As I moved into my mid-teens I became preoccupied – as teenagers often are – with questions about myself. From historical fiction, travel books and the odd fantasy novel I turned towards novels that had a more psychological bent – the kind of books that adults mostly seemed to read. At that age I wanted important issues and deep emotion: I would happily accept Middlemarch or Wuthering Heights but had little time for Jane Austen. It had soon become obvious to me that writers did draw on their own experience and – in some ways at least – wrote about what they knew. My own difficulty was twofold: what I knew didn’t seem interesting enough to write about, and in any case I doubted I could turn it into viable fiction. Even at that time I could see the difference between novels that didn’t quite make the leap – those of Aldous Huxley, say – and novels that somehow performed the miracle and created an imaginative world that the reader could live in. And obviously there was a difference between autobiography and fiction, between relating things as they were (by no means a simple task) and turning them into something that, although not wholly invented, was no longer simply factual.
As soon as I tried to write fiction I discovered that the process seemed to happen naturally. My first attempt at a novel had characters and situations taken from my own life, but altered, transposed, melded together to create a story that was not wholly the same as mine. When I told someone that the main character was ‘like me but not me’ he thought I was being disingenuous, but it was absolutely true: I had taken certain aspects of myself and exaggerated them in a way that could be more comic as well as (I hoped) more engaging than I was. I did worry that some of the characters in the novel were too close to their originals, but I could see that in their different ways they were all a blend of the real and the imagined. X in the book and Y in real life may have been closely related, but as a fictional character X had become different from Y. In fact I ended up with the opposite difficulty: having created the fictional character X, I then had to remind myself that the Y I had once known hadn’t said and done the things I attributed to him.
In the novel I’m now revising there are some scenes and characters that derive fairly closely from my own life – mutatis mutandis – and others that are invented, though based on people and settings I know. I started out wanting to make it more autobiographical than the previous one, but much of the real-life recollection has now been cut out in the interests of the book as a whole. Surprisingly or not, the more autobiographical parts have been much harder to write than the more ‘fictional’ pieces.
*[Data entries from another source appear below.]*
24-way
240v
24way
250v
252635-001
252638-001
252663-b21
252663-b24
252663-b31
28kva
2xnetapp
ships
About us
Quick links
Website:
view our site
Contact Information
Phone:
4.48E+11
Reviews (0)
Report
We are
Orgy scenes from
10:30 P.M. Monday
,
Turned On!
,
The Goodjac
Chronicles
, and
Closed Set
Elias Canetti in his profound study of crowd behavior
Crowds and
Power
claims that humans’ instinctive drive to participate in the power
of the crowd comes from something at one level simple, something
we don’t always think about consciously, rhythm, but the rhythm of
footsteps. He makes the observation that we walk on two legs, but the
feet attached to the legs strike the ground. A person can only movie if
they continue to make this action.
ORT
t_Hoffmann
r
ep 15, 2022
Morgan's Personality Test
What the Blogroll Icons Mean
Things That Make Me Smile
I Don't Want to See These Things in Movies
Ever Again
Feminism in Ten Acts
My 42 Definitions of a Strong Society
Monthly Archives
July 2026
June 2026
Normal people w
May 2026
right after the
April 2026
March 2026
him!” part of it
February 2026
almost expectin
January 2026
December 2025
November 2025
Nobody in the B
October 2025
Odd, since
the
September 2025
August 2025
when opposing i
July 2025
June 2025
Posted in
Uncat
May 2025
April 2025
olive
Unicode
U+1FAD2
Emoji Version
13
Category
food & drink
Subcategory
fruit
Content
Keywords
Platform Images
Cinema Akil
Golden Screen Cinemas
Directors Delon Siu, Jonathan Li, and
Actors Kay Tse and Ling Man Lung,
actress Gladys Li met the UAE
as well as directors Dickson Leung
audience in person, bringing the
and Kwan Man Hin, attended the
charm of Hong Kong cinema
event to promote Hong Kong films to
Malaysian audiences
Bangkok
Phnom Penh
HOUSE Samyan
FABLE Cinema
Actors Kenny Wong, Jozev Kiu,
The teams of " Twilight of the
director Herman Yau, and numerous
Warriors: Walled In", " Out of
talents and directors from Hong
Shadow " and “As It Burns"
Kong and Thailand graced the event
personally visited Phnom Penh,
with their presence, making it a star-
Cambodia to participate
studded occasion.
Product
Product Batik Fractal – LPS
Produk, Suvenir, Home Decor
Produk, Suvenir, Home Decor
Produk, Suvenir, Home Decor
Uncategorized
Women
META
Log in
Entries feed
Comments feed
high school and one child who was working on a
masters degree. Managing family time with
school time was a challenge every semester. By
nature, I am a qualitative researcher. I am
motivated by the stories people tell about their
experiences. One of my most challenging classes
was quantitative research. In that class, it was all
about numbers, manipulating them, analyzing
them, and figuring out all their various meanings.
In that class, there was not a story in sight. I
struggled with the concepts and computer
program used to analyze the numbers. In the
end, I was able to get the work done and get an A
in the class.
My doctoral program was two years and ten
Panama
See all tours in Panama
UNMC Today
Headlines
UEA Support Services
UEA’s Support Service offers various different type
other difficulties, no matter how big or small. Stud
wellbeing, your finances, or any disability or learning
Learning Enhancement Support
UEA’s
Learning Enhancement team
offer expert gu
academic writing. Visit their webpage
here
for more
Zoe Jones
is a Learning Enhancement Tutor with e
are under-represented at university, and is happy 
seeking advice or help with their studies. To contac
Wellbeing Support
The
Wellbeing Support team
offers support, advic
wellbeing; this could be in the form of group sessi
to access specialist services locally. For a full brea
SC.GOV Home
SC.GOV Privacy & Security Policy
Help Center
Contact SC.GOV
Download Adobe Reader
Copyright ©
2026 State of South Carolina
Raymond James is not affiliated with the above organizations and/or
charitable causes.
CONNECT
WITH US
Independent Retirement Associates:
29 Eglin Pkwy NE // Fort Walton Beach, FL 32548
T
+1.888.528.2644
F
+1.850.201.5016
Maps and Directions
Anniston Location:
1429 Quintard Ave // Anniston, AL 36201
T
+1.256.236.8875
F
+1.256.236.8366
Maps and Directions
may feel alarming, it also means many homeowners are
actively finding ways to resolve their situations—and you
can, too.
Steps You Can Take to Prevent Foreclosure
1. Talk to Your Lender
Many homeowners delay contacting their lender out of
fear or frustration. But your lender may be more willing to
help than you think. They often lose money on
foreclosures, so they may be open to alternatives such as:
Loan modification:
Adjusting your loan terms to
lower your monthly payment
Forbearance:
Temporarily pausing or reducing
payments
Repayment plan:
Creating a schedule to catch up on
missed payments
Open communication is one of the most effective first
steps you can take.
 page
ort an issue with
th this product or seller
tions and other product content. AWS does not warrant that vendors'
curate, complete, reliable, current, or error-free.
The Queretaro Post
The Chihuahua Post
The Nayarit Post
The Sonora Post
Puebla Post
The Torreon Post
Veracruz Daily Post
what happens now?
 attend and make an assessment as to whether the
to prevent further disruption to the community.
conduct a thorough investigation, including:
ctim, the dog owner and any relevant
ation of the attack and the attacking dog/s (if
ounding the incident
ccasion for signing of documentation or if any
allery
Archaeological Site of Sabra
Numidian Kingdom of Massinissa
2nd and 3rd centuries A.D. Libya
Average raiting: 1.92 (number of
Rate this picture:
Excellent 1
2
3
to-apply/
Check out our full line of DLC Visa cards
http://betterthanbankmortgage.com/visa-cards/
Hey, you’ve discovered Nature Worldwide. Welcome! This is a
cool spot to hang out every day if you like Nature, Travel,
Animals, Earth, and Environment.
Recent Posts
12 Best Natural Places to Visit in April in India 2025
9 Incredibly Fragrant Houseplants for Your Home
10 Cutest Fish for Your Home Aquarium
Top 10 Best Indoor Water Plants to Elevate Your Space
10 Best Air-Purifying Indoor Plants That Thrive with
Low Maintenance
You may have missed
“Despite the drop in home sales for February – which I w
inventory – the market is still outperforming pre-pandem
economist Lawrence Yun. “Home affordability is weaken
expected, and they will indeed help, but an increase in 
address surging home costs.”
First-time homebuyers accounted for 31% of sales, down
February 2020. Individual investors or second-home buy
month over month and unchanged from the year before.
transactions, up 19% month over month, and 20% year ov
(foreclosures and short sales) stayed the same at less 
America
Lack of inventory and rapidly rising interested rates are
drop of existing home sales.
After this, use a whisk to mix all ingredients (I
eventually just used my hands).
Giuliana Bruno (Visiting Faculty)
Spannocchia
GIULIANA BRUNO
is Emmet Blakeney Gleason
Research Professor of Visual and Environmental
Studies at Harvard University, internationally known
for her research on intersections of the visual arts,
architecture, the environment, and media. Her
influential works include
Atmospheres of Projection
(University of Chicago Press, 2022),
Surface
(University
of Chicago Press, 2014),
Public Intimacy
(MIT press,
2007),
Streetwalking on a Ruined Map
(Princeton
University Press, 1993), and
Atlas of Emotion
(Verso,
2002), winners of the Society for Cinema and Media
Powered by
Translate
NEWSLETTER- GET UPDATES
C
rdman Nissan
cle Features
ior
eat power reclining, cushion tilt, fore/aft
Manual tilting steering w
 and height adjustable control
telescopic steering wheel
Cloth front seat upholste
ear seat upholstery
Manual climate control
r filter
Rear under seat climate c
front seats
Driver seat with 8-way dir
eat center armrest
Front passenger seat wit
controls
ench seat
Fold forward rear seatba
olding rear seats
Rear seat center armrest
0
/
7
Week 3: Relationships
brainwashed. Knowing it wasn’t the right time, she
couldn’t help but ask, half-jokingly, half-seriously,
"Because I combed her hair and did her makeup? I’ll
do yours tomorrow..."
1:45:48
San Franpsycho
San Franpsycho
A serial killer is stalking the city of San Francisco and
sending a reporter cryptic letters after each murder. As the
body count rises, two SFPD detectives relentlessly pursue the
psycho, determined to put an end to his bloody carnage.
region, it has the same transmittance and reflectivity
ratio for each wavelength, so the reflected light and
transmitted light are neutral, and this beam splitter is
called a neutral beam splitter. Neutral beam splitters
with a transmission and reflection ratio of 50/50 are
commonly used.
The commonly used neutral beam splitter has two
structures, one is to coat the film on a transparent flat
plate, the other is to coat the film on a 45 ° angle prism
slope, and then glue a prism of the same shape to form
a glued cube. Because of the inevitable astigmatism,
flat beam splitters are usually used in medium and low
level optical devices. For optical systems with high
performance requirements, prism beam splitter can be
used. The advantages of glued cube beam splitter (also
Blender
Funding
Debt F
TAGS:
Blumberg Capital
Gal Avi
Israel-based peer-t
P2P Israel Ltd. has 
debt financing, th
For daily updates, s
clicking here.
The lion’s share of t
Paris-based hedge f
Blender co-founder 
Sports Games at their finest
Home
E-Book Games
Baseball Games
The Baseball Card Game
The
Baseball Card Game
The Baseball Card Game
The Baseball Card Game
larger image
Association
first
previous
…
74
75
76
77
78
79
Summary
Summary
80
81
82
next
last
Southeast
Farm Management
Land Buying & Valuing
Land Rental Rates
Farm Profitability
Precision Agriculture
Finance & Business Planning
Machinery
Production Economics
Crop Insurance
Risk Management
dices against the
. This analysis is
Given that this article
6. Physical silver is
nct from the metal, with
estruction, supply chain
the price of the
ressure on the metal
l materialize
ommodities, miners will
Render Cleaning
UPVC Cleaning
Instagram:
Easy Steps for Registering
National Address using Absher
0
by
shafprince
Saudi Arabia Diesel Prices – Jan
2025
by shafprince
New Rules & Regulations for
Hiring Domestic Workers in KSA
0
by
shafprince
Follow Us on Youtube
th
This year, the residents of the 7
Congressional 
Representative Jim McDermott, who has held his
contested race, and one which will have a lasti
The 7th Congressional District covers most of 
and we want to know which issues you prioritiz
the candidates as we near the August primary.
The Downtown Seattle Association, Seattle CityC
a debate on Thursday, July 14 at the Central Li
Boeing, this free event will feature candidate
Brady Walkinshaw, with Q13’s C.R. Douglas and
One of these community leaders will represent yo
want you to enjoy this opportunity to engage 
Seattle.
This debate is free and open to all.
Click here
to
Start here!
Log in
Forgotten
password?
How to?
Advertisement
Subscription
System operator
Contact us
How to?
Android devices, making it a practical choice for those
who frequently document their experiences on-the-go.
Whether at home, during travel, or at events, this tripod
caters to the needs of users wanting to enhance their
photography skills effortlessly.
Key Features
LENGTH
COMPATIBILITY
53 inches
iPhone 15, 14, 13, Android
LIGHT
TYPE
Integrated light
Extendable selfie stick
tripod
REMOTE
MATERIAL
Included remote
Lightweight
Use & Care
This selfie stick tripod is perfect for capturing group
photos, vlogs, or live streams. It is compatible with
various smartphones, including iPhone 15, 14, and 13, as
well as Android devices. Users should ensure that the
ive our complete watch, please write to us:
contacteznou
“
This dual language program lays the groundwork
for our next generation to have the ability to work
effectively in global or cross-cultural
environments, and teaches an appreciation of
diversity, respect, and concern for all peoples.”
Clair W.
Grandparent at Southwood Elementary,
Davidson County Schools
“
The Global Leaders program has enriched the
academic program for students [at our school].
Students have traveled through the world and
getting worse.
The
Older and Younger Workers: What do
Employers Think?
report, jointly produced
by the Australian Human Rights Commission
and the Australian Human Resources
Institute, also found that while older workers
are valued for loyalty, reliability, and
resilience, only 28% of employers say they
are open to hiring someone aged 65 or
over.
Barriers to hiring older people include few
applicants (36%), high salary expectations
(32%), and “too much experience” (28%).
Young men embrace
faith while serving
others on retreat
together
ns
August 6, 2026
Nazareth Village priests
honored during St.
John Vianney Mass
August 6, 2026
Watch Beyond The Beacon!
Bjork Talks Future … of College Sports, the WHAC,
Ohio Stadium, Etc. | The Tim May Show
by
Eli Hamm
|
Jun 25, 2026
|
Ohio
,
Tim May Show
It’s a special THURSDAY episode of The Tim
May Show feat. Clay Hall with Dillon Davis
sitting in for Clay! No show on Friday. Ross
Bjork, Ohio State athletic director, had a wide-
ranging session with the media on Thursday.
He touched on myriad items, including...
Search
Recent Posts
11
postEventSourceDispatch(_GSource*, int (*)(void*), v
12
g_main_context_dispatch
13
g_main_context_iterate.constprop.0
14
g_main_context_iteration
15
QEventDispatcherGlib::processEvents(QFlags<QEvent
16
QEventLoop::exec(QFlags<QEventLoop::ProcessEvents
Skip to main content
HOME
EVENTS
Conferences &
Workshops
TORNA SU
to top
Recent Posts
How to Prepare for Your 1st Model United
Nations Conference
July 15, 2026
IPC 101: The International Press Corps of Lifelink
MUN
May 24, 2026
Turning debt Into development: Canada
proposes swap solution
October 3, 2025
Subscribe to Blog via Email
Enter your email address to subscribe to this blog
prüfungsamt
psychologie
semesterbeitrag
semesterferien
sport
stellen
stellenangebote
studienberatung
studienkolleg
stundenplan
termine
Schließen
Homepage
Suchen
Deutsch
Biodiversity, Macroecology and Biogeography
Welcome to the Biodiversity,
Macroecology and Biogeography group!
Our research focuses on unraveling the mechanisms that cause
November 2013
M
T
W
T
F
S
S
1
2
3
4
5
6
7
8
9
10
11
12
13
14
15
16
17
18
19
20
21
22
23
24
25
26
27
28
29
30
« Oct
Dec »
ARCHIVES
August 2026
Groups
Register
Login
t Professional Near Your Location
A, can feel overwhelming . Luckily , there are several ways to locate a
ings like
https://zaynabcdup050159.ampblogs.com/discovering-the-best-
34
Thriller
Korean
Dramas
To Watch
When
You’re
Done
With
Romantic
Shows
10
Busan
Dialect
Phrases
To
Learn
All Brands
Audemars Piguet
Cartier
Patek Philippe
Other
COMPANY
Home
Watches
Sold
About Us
There is an unhelpful literalness that can creep in when writing directly from life: trying to describe it all as it was, even the parts that don’t matter and aren’t relevant to the story. Even when I’ve based a part of the novel on a real event – for instance my mother’s death – I’ve found myself adapting, omitting, reordering events, introducing characters who weren’t there or taking out ones who were. It seems that to a large extent this is an instinctive process: novelists are forever cobbling together pieces of their own experience and invented characters and scenes. I’ve been surprised that I can do it, but I’m not surprised that this is what happens.
The other thing that seems to happen when you are immersed in writing a novel is that ‘real life’ starts to imitate fiction. At one point in my book someone brings the main character a bunch of yellow lilies wrapped in cellophane. For various reasons, which I won’t explain here, she ends up throwing them at him. All of this is invented. Not long after I had written the scene, and when I was still very much immersed in the novel, a friend of mine arrived bearing – yes, that’s right – a bunch of yellow lilies wrapped in cellophane. I didn’t throw them at him, but I did have a very strange moment when the fictional world and my own life seemed to collide. Earlier on, when I had just moved into my house, I was trying to write the novel and unpack my boxes at the same time. At one point I came across a tiny crab shell that I had found in the Scilly Isles many years before. In the novel one of the characters finds a crab shell like this on the beach in Sidmouth and shows it to his wife. When I opened the box that the shell was in, my first reaction was not: “That’s the shell I found on Tresco” but: “Oh, that’s the shell Gerald found in Sidmouth” – as though the fictional world had for that instant become more real than ‘real life’.
All of which goes to show that the writing of fiction is a very strange business. Like dreams, the stories we make up have the power to transmute reality for their own ends and evoke heightened responses in us. When I was writing about the fictional mother’s death I went round for several days feeling as though my own mother had just died, even though that had happened twenty years ago. While I was describing a character’s holiday, I said to someone who asked me about something in the ‘real world’, “Sorry, I’m in Spain just now,” and was only half joking. Both of those scenes were taken from experiences in my own life, but there were other parts of the novel which, although ‘made up’, were just as intensely lived.
Perhaps a novel can’t grab the reader in that way unless it has also grabbed the writer, and maybe a writer of fiction has to have the willingness to be grabbed. All I know is that I find trying to write fiction – and what an effort it is sometimes – fascinating and compelling in a unique way. When it’s going well there’s nothing else I’d rather be doing – even though I’m never sure what’s made up and what isn’t.